Açıklamalarda bulunan Milletvekili Abdulahat Arvas, 27. dönem 6. yasama yılı çalışmalarına başladıkları bu hafta ‘Yasama Dokunulmazlığının Kaldırılması Hakkındaki Cumhurbaşkanlığı Tezkereleri’nin Türkiye Büyük Millet Meclisine gönderildiğini belirtti.
Arvas şunları söyledi; “Herkes gibi ilk olarak benim de basından öğrendiğim kadarıyla söz konusu tezkerelerden biri şahsıma ait olup, yasama dokunulmazlığımın kaldırılması teklif edilmiştir.
Türkiye Büyük Millet Meclisi Başkanlığımızdan edindiğim bilgiye göre, tezkere gerekçesinin 2011 yılında açılmış bir dava ile ilgili olduğunu öğrendim. Direkt olarak ilgimin bulunmadığı, hiçbir şekilde taraf olmadığım söz konusu dava, 2011 yılında ilimizde meydana gelen depremler döneminde firmamıza nakliye hizmeti veren İstanbul merkezli bir firmaya açılmıştır.
Yapılan sözleşme gereği ticari faaliyetimize konu yük taşımacılığı dışında tanımadığımız söz konusu nakliye firmasına yönelik yapılan soruşturmada, nakliye bedeli olarak kesilen veya banka aracılığıyla ödediğimiz belgeler ilgi tutularak sahibi olduğum firma hukuki sürece dahil edilerek, bugüne kadar gelmiştir. Firmamız hakkında yürütülmekte olan gerçeklikten ve hukuki temelden yoksun bir yargılama neticesinde, Bakırköy 1. Ağır Ceza Mahkemesi, ‘Ceza Muhakemesi Kanunu’nun 223/8 maddesi gereğince devam eden davanın durdurulması’ yönünde karar vermiştir.

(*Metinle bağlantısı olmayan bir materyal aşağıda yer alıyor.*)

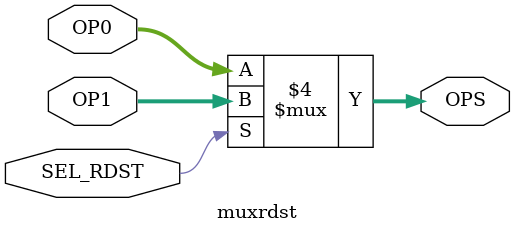
<source format=v>
module muxrdst(
    input SEL_RDST,
    input [4:0]OP0,
    input [4:0]OP1,
    output reg [4:0]OPS
);

always@*
	begin
		if(SEL_RDST==0)
			OPS=OP0;
		else
			OPS=OP1;
	end

endmodule
</source>
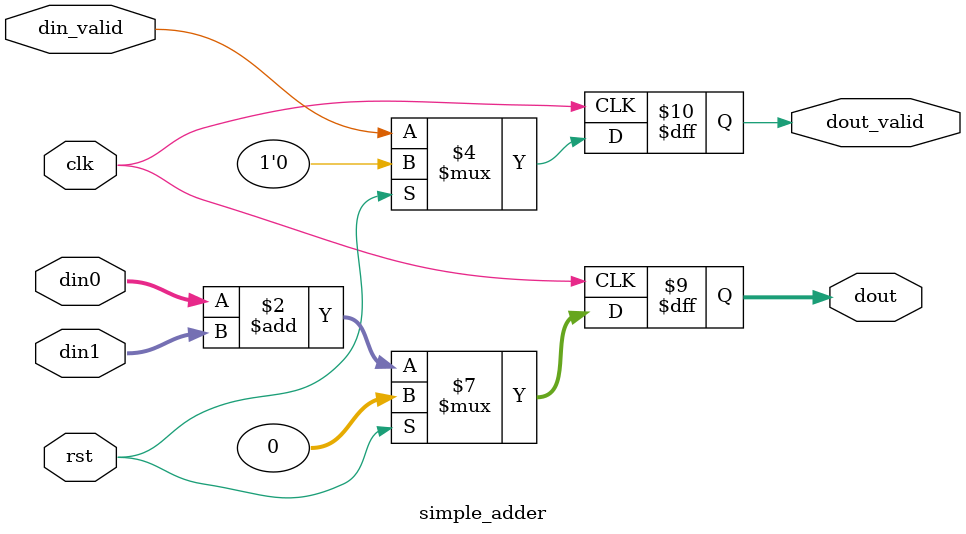
<source format=sv>
/**
 * @author Qianfeng (Clark) Shen
 * @email qianfeng.shen@gmail.com
 * @create date 2023-08-22 11:01:14
 * @modify date 2023-08-22 11:01:14
 */

`timescale 1ps/1ps

module simple_adder (
    input logic clk,
    input logic rst,
    input logic [31:0] din0,
    input logic [31:0] din1,
    input logic din_valid,
    output logic [31:0] dout,
    output logic dout_valid
);
    always_ff @(posedge clk) begin
        if (rst) begin
            dout <= 32'b0;
            dout_valid <= 1'b0;
        end
        else begin
            dout <= din0 + din1;
            dout_valid <= din_valid;
        end
    end

endmodule
</source>
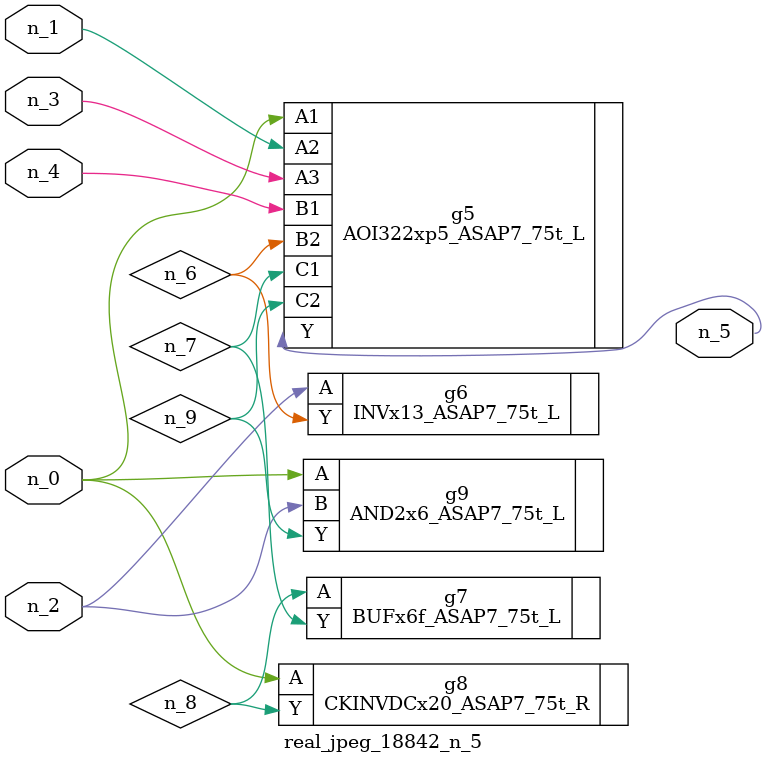
<source format=v>
module real_jpeg_18842_n_5 (n_4, n_0, n_1, n_2, n_3, n_5);

input n_4;
input n_0;
input n_1;
input n_2;
input n_3;

output n_5;

wire n_8;
wire n_6;
wire n_7;
wire n_9;

AOI322xp5_ASAP7_75t_L g5 ( 
.A1(n_0),
.A2(n_1),
.A3(n_3),
.B1(n_4),
.B2(n_6),
.C1(n_7),
.C2(n_9),
.Y(n_5)
);

CKINVDCx20_ASAP7_75t_R g8 ( 
.A(n_0),
.Y(n_8)
);

AND2x6_ASAP7_75t_L g9 ( 
.A(n_0),
.B(n_2),
.Y(n_9)
);

INVx13_ASAP7_75t_L g6 ( 
.A(n_2),
.Y(n_6)
);

BUFx6f_ASAP7_75t_L g7 ( 
.A(n_8),
.Y(n_7)
);


endmodule
</source>
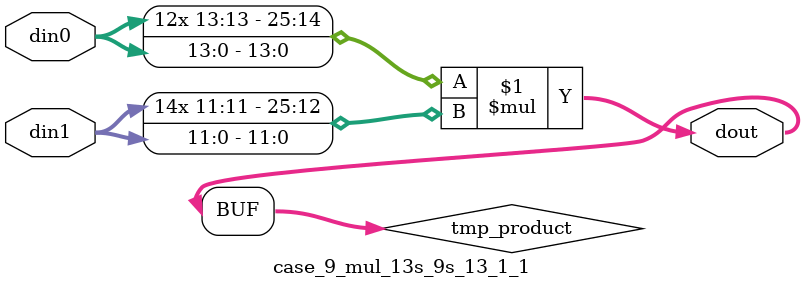
<source format=v>

`timescale 1 ns / 1 ps

 module case_9_mul_13s_9s_13_1_1(din0, din1, dout);
parameter ID = 1;
parameter NUM_STAGE = 0;
parameter din0_WIDTH = 14;
parameter din1_WIDTH = 12;
parameter dout_WIDTH = 26;

input [din0_WIDTH - 1 : 0] din0; 
input [din1_WIDTH - 1 : 0] din1; 
output [dout_WIDTH - 1 : 0] dout;

wire signed [dout_WIDTH - 1 : 0] tmp_product;



























assign tmp_product = $signed(din0) * $signed(din1);








assign dout = tmp_product;





















endmodule

</source>
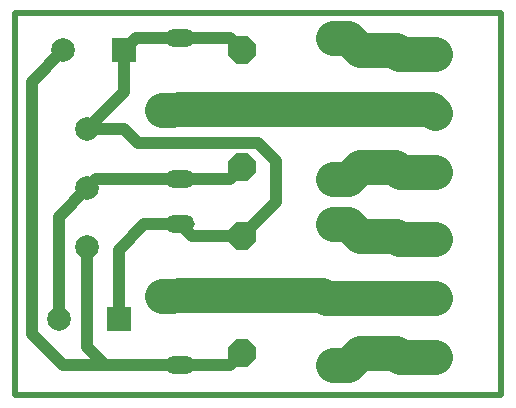
<source format=gbl>
%FSTAX23Y23*%
%MOIN*%
%SFA1B1*%

%IPPOS*%
%AMD17*
4,1,8,0.045300,0.018700,0.018700,0.045300,-0.018700,0.045300,-0.045300,0.018700,-0.045300,-0.018700,-0.018700,-0.045300,0.018700,-0.045300,0.045300,-0.018700,0.045300,0.018700,0.0*
%
%ADD10C,0.019685*%
%ADD11C,0.118110*%
%ADD12C,0.039370*%
%ADD13O,0.098425X0.060000*%
%ADD14C,0.078740*%
%ADD15R,0.078740X0.078740*%
%ADD16C,0.090551*%
G04~CAMADD=17~4~0.0~0.0~905.7~905.7~0.0~265.3~0~0.0~0.0~0.0~0.0~0~0.0~0.0~0.0~0.0~0~0.0~0.0~0.0~315.0~905.7~905.7*
%ADD17D17*%
%LNdual_channel_common_vcc_pcb-1*%
%LPD*%
G54D10*
X0Y01275D02*
X0162D01*
Y0D02*
Y01275D01*
X0Y0D02*
Y01275D01*
Y0D02*
X0162D01*
X01268Y0115D02*
X0128Y01137D01*
X01268Y0014D02*
X01281Y00127D01*
X01023Y00335D02*
X01035Y00324D01*
G54D11*
X01149Y0076D02*
X01265D01*
X01282Y00744*
X014*
X01149Y0115D02*
X01268D01*
X0128Y01137D02*
X014D01*
X01149Y0014D02*
X01268D01*
X01281Y00127D02*
X014D01*
X01149Y0053D02*
X0127D01*
X01279Y0052*
X014*
X00659Y00335D02*
X01023D01*
X01035Y00324D02*
X014D01*
X01109Y0072D02*
X01149Y0076D01*
X0106Y0072D02*
X01109D01*
X01109Y0119D02*
X01149Y0115D01*
X0106Y0119D02*
X01109D01*
X0049Y0095D02*
X00579Y00955D01*
X01109Y001D02*
X01149Y0014D01*
X0106Y001D02*
X01109D01*
X01109Y0057D02*
X01149Y0053D01*
X0106Y0057D02*
X01109D01*
X0049Y0033D02*
X00579Y00335D01*
X00659*
X01386Y00955D02*
X014Y0094D01*
X00659Y00955D02*
X01386D01*
X00579D02*
X00659D01*
G54D12*
X003Y001D02*
X00549D01*
X0024Y0016D02*
X003Y001D01*
X0024Y0016D02*
Y00495D01*
X00715Y0072D02*
X00755Y0076D01*
X00549Y0072D02*
X00715D01*
X0024Y00692D02*
X00269Y0072D01*
X00145Y00596D02*
X0024Y00692D01*
X00145Y00255D02*
Y00596D01*
X00715Y001D02*
X00755Y0014D01*
X00549Y001D02*
X00715D01*
X00715Y0119D02*
X00755Y0115D01*
X00549Y0119D02*
X00715D01*
X00361Y0115D02*
X00401Y0119D01*
X00361Y0101D02*
Y0115D01*
X0024Y00889D02*
X00361Y0101D01*
X0024Y00889D02*
X00362D01*
X0087Y00645D02*
Y0078D01*
X00755Y0053D02*
X0087Y00645D01*
X00345Y00255D02*
Y00485D01*
X0043Y0057*
X00549*
X00055Y01045D02*
X0016Y0115D01*
X00055Y00205D02*
Y01045D01*
Y00205D02*
X0016Y001D01*
X003*
X00549Y0057D02*
X00589Y0053D01*
X00755*
X00362Y00889D02*
X0041Y0084D01*
X0081*
X0087Y0078*
X00269Y0072D02*
X00549D01*
X00401Y0119D02*
X00549D01*
G54D13*
X00549Y0072D03*
Y0119D03*
X0106D03*
X0049Y0095D03*
X0106Y0072D03*
X00549Y001D03*
Y0057D03*
X0106D03*
X0049Y0033D03*
X0106Y001D03*
G54D14*
X00145Y00255D03*
X0024Y00495D03*
Y00889D03*
Y00692D03*
X0016Y0115D03*
X014Y01137D03*
Y00744D03*
Y0094D03*
Y0052D03*
Y00127D03*
Y00324D03*
G54D15*
X00345Y00255D03*
X00361Y0115D03*
G54D16*
X00659Y00955D03*
X01149Y0076D03*
Y0115D03*
X00659Y00335D03*
X01149Y0014D03*
Y0053D03*
G54D17*
X00755Y0076D03*
Y0115D03*
Y0014D03*
Y0053D03*
M02*
</source>
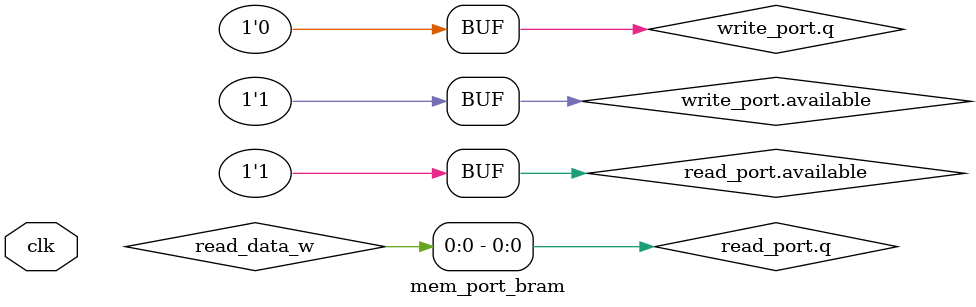
<source format=sv>

module mem_port_bram #(
    parameter ADDR_WIDTH = 14  // 16K words x 4 bytes = 64KB
) (
    input clk,
    mem_port_if.controller write_port,
    mem_port_if.controller read_port
);

    // Internal signals from sdpram32
    wire [31:0] read_data_w;

    // Instantiate the blockram
    sdpram32 #(
        .ADDR_WIDTH(ADDR_WIDTH)
    ) bram (
        .clk(clk),
        .write_addr(write_port.addr[ADDR_WIDTH-1:0]),
        .write_data(write_port.data),
        .write_enable(write_port.wr),
        .byte_enable(write_port.byte_en),
        .read_addr(read_port.addr[ADDR_WIDTH-1:0]),
        .read_enable(read_port.rd),
        .read_data(read_data_w)
    );

    // Write port: generate ready 1 cycle after wr
    reg write_ready_r;
    always_ff @(posedge clk) begin
        write_ready_r <= write_port.wr;
    end

    assign write_port.ready = write_ready_r;
    assign write_port.available = 1'b1;
    assign write_port.q = '0;

    // Read port: generate ready 2 cycles after rd (matching sdpram32 pipeline)
    reg read_pending_r;
    reg read_ready_r;
    always_ff @(posedge clk) begin
        read_pending_r <= read_port.rd;
        read_ready_r <= read_pending_r;
    end

    assign read_port.ready = read_ready_r;
    assign read_port.available = 1'b1;
    assign read_port.q = read_data_w;

endmodule

</source>
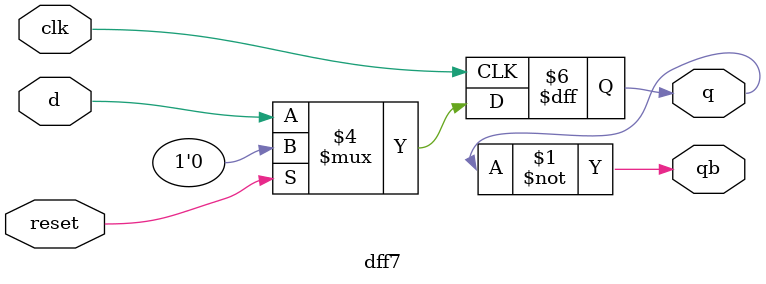
<source format=v>
module dff7 (
  input  d    ,
  input  clk  ,
  input  reset,
  output q    ,
  output qb
);

  reg q;

  assign qb = ~q;

  always @(posedge clk)
    if (reset)
      q <= 1'b0; // Active low-reset
    else
      q <= d;

endmodule


</source>
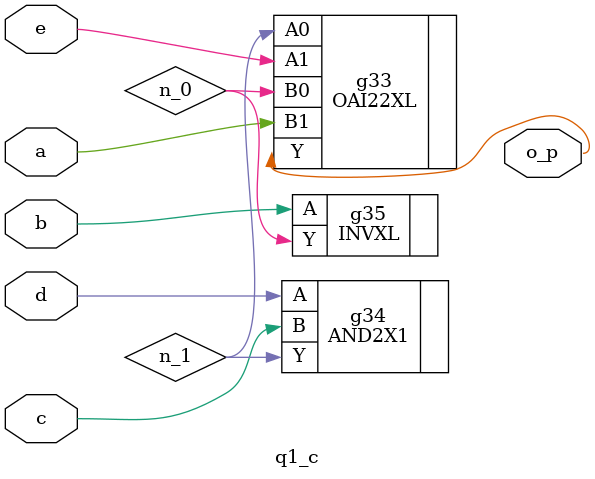
<source format=v>


// Verification Directory fv/q1_c 

module q1_c(a, b, c, d, e, o_p);
  input a, b, c, d, e;
  output o_p;
  wire a, b, c, d, e;
  wire o_p;
  wire n_0, n_1;
  OAI22XL g33(.A0 (n_1), .A1 (e), .B0 (n_0), .B1 (a), .Y (o_p));
  AND2X1 g34(.A (d), .B (c), .Y (n_1));
  INVXL g35(.A (b), .Y (n_0));
endmodule


</source>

“Somut delil veya suç unsuru mevcut değil” Davanın salahiyeti ve bir an evvel masumiyetimizin ispat edilerek karara bağlanması amacıyla hiçbir zaman milletvekili olarak yasama dokunulmazlığımı bildirme lüzumu hissetmedim. Söz konusu dava kendi seyrinde devam etmekteyken mahkeme heyetince benzer dosyaların birleştirilmesi sırasında milletvekili olduğum fark edilmiş olup, kovuşturmanın devamı için usul gereği Adalet Bakanlığına yazı yazılmış. Bakanlığımız da gereği için cumhurbaşkanlığına üst yazı ile göndermiştir. Firmamız 1998 yılından bu yana tüm yasal mevzuatlar çerçevesinde faaliyetini eksiksiz sürdürmektedir. Dava konusu ile ilgili tarafımızca işlenen bir cürüm yoktur. Bu durum mahkemeye sunduğumuz bilgi ve belgelerle de sabittir. Sadece taşıma hizmeti aldığımız nakliye firması nedeniyle davaya ismimiz karışmıştır. 10 yıldan fazladır devam eden davada, hakkımızdaki iddiaya yönelik somut delil veya suç unsuru mevcut değildir. Aksine masumiyetimizi ispatlayacak nitelikte bütün somut delil ve ifadelerimiz dosyada mevcuttur. 2011 yılı ve öncesi döneme ilişkin, gerçekle herhangi bir bağlantısı bulunmayan tutarsız iddialar temel alınarak yürütülen ve halihazırda hakkında durdurma kararı olan kovuşturmanın devam etmesi durumunda, mahkemeye sunduğum somut deliler ışığında şahsım hakkında beraat kararı tesis edileceği tartışılmaz olup bu hususta herhangi bir tereddüdüm bulunmamaktadır. Milletvekilliğinin bize yüklediği misyon ve mesuliyet çok büyüktür. Bu sorumluluk bilinciyle şeffaf ve açık olarak devletimize, milletimize, meclisimize, partimize ve kamuoyuna hesap verilebilirlik adına her türlü katkı ve kolaylığı sağlamaya hazırım.
“TBMM Başkanlığı’na dilekçe verdik”Bu nedenle Türkiye Büyük Millet Meclisi Başkanlığına hakkımdaki yasama dokunulmazlığının kaldırılması amacıyla dilekçe vererek, hakkında durdurma kararı olan dava dosyası ile ilgili yargılamanın devamı kararı verilmesi yönünde talepte bulunacağım. Fezlekeye konu olan davanın süratle neticelenmesi amacıyla hukuki olarak konunun takipçisi olacağım. Kaldı ki yasama dokunulmazlığı milletvekillerine tanınan sınırsız bir hak değildir. Milletvekilliği görevinin sona ermesiyle yasama dokunulmazlığı ortadan kalkmaktadır.”